> [TASK DIRECTIONS] Looking at the listing, state how many of its lines contain the string "ankle". Write only the number.

> [RECORD EXCERPTS]
--

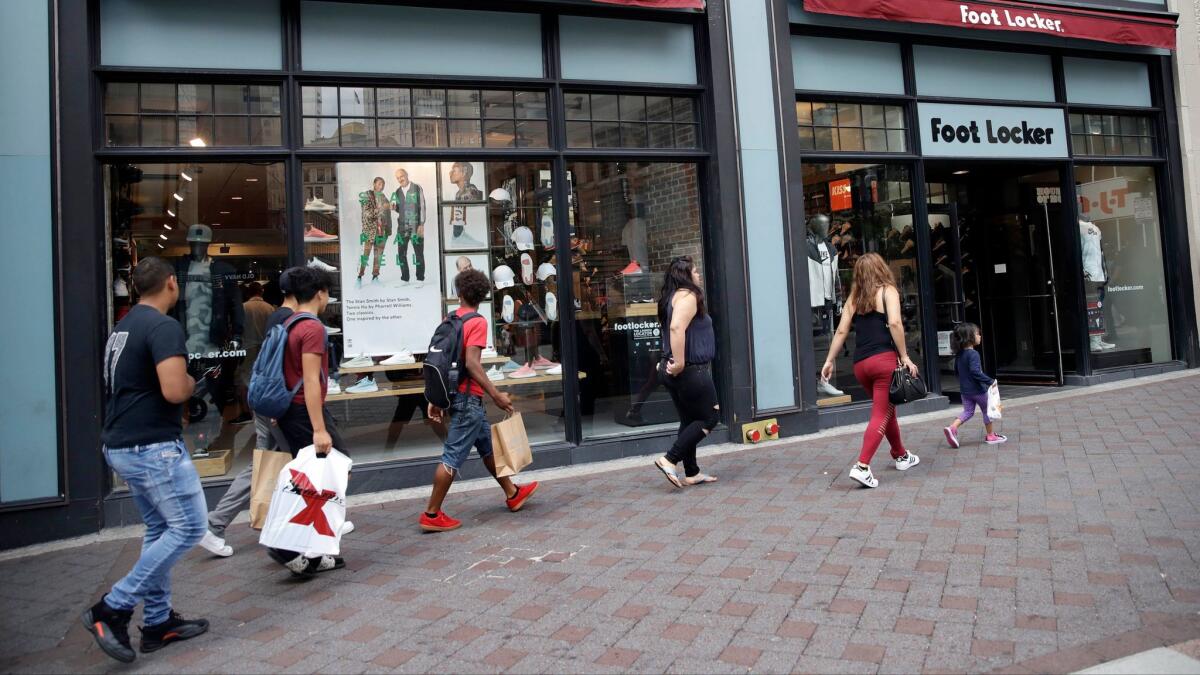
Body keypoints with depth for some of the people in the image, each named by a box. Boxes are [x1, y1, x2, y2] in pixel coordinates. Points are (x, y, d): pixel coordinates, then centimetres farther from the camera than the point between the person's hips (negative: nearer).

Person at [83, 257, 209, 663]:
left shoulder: (123, 327, 13)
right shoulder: (164, 327, -17)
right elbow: (174, 391, -27)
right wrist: (191, 383, -6)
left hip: (123, 445, 10)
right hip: (153, 446, -10)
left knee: (160, 530, 15)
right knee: (189, 527, -2)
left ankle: (158, 622, 21)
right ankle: (113, 608, -1)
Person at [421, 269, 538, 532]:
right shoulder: (477, 322, -14)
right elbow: (471, 363, -24)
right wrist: (496, 395, -23)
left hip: (453, 394, 9)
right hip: (468, 398, -9)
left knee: (488, 445, 19)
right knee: (453, 456, -3)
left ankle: (512, 494, 33)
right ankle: (432, 515, 3)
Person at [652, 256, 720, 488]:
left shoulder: (674, 297, 16)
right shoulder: (688, 296, -15)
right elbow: (676, 327, -31)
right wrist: (680, 363, -30)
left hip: (675, 372, 10)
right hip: (691, 371, -10)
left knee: (689, 420, 15)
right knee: (710, 417, 1)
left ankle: (691, 473, 20)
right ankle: (669, 460, -4)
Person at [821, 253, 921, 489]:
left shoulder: (854, 297, 15)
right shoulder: (888, 290, 2)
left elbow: (841, 331, 10)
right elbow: (894, 323, -13)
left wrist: (829, 360, 13)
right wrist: (905, 357, -10)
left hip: (860, 364, 6)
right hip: (884, 359, -5)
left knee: (887, 410, 22)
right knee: (881, 415, -4)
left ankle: (901, 456, 37)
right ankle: (862, 467, -16)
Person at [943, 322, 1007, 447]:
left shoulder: (959, 354, 4)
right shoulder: (973, 354, -22)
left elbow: (956, 370, 14)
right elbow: (975, 371, -32)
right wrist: (990, 381, -27)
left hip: (964, 389, 7)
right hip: (978, 390, -7)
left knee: (968, 411, 12)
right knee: (987, 411, 11)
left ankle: (952, 427, -9)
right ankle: (990, 436, 22)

--

> [OUTPUT FOR THIS EXERCISE] 10